There was, for example, the well-known doctrine of
Evolution, the teachings of Charles Darwin and Alfred Russet Wallace, who
gathered up certain facts, hitherto but vaguely known, into presentments,
irreverent and startling, which, at the time, profoundly disturbed every
normal mind. Not only did religion, as then accepted, suffer in this
cataclysm, but our taste and feeling were inexpressibly shocked by the
discovery, so emphasised by Thomas Henry Huxley, of Man's descent from
Apes. It was felt, and is felt by many to this day, that the advancement
of that theory grossly and dangerously violated every canon of decency.

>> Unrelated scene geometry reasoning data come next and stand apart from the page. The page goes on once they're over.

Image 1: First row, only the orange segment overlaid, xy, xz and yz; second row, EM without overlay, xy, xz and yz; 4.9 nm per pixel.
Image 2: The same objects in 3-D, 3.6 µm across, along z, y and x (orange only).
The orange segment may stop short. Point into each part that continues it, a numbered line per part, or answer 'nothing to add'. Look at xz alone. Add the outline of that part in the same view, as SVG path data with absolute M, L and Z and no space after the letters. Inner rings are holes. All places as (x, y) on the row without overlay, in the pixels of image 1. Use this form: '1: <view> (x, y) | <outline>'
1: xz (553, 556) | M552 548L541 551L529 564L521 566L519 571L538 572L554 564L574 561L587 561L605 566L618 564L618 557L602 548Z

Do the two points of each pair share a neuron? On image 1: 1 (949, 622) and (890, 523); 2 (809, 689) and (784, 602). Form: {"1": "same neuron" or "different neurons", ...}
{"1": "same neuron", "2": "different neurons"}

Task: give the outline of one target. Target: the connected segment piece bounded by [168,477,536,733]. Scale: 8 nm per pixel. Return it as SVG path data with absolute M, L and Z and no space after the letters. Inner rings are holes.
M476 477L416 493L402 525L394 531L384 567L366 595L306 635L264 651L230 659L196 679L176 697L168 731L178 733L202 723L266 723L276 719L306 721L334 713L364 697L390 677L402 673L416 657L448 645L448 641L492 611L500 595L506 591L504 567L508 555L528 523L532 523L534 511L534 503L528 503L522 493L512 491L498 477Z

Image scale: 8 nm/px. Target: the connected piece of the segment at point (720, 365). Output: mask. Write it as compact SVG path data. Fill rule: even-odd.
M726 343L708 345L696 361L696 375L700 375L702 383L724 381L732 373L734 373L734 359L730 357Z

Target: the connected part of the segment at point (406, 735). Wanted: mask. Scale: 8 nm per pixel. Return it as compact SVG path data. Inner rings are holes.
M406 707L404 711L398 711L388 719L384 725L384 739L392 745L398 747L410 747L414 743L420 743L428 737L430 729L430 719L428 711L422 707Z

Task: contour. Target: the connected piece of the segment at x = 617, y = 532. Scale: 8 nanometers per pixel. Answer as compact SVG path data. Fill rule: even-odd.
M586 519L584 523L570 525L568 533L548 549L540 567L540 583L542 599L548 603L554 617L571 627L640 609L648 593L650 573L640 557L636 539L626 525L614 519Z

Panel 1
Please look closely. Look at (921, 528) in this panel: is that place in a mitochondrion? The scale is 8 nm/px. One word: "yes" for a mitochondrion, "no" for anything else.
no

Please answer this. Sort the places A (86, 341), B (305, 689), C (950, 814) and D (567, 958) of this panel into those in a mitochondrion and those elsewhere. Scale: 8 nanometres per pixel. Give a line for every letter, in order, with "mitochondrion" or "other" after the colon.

What pain, then, might have been averted, what far-reaching consequences
and incalculable subversion of primitive faiths checked, if some
judicious Censor of scientific thought had existed in those days to
demand, in accordance with his private estimate of the will and temper of
the majority, the suppression of the doctrine of Evolution.
Innumerable investigations of scientists on subjects such as the date of
the world's creation, have from time to time been summarised and
inconsiderately sprung on a Public shocked and startled by the revelation
that facts which they were accustomed to revere were conspicuously at
fault. So, too, in the range of medicine, it would be difficult to cite
any radical discovery (such as the preventive power of vaccination),
whose unchecked publication has not violated the prejudices and disturbed
the immediate comfort of the common mind.